Cancel button. Main menu. Porno menu. I started aimlessly scrolling through the titles. Secretary Ass Fest. My Secretary Loves Cock. Cocked-Up Secretaries From Barcelona.
I could hear the man breathing through his nose. Inhale. Exhale. Inhale.
Rain pounded against the room's air conditioning unit.
I thought, Do I just pick anything? Or, do I pick something that I want to actually watch?
I scrolled through the list, faster and faster, picking up speed.
Finally, as if reading my mind, the man sighed then said, "Pick something. Anything. It doesn't matter."
I landed on something called Secretaries In Da Hood. Or something to that effect.
The WARNING screen came up.
"Hit the 'OK' button," the man said.
Sound came from the TV. And then, miraculously, a picture appeared. A light-skinned black girl was on her knees fellating a man with a cock the size of a Subway foot-long.
Me and the Sheraton maintenance man stood there together, watching the TV screen.
"Well," the man finally said, "it looks like it's working now."
"It does," I said.
He grabbed his toolbox. Said something unintelligible into his walkie-talkie. Headed towards the door.

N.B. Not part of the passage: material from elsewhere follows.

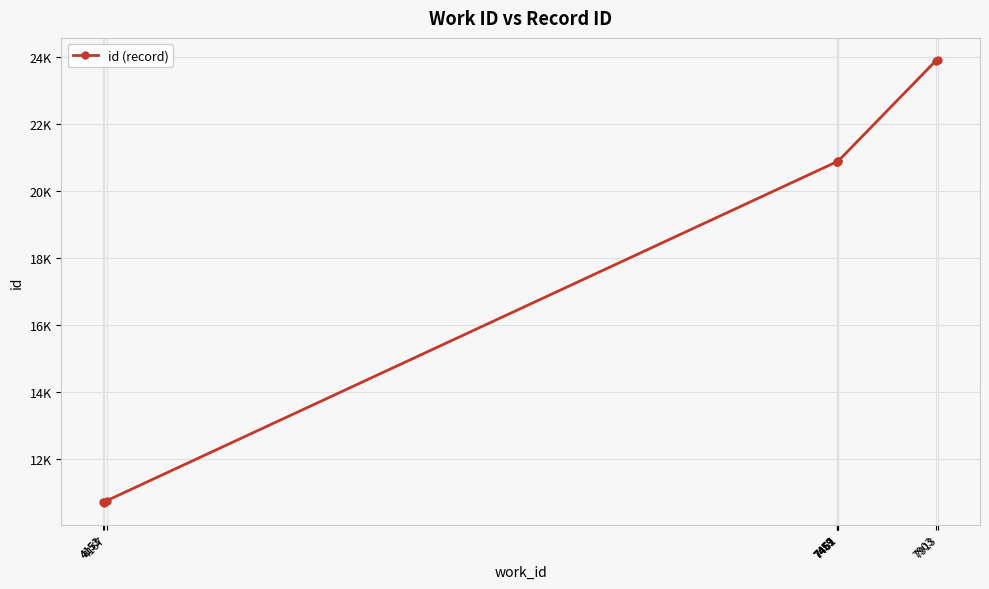

What is the value of the 10th point from the left?

23901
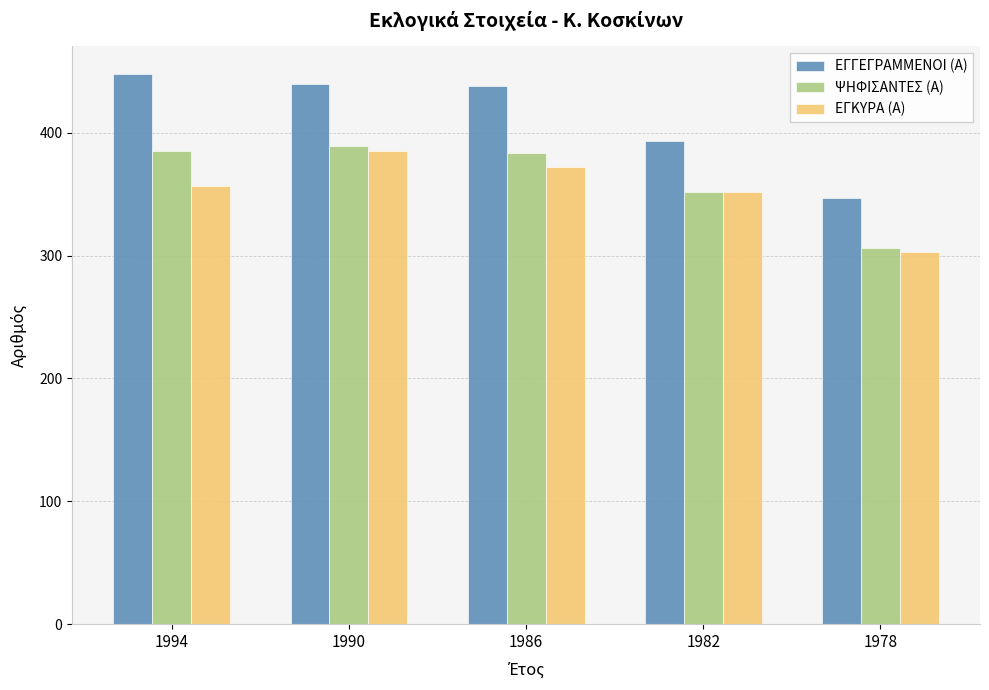

What is the total value across all series at 1978?

956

"So I guess that other one was a bad movie?" I said.
"Guess so," he said.
"It could have been out of order for a long time," I said. I thought of all those business men before, eating that $19.95 charge.
"Who knows, really," the man said.
He stopped in the doorway. Took one look back at the TV. "Don't worry about the movie," the man said. "I'll tell them downstairs to take it off your bill."

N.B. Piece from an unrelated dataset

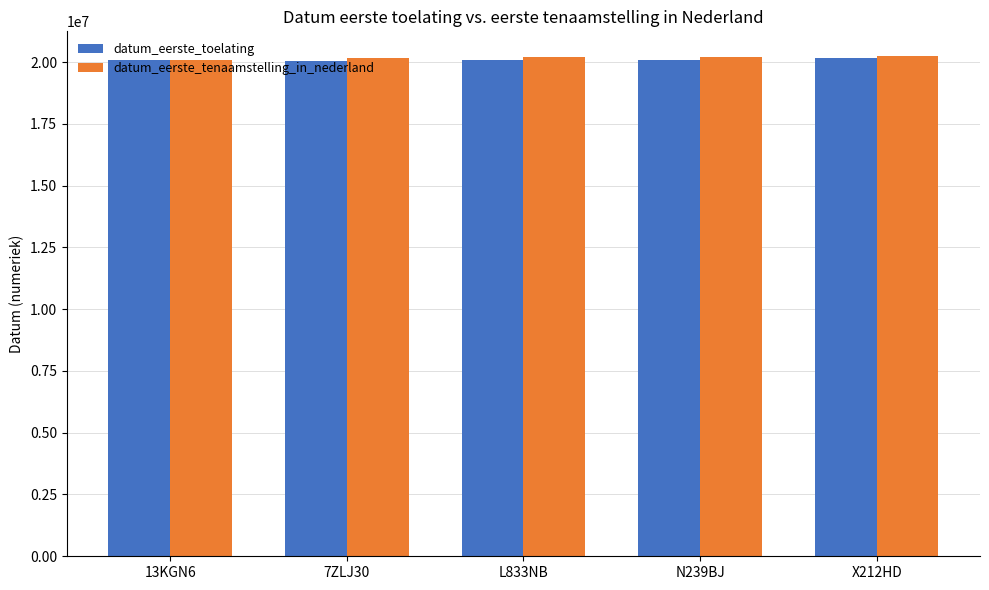

What is the sum of the datum_eerste_tenaamstelling_in_nederland values at 7ZLJ30 and X212HD?

40381224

I thanked him, shut the door, then locked it.
I stood in the room's entryway, listening hard, my ears straining for the slightest sound. I could hear the hum of the hotel around me. The cooling systems. The inner workings. The elevators going up and down. Rain falling outside.
I was listening for something beyond the hotel's machinery--listening for something human. A snicker maybe. A chorus of snickers, even. The whispers through the place that the man in 237 enjoys a wank on occasion.
Then I thought, Man, what the fuck do I fucking care. Fuck Orlando. Fuck Florida. Fuck these people.
And then I lowered my pants and enjoyed four glorious minutes of the fine piece of cinema known as Secretaries In Da Hood.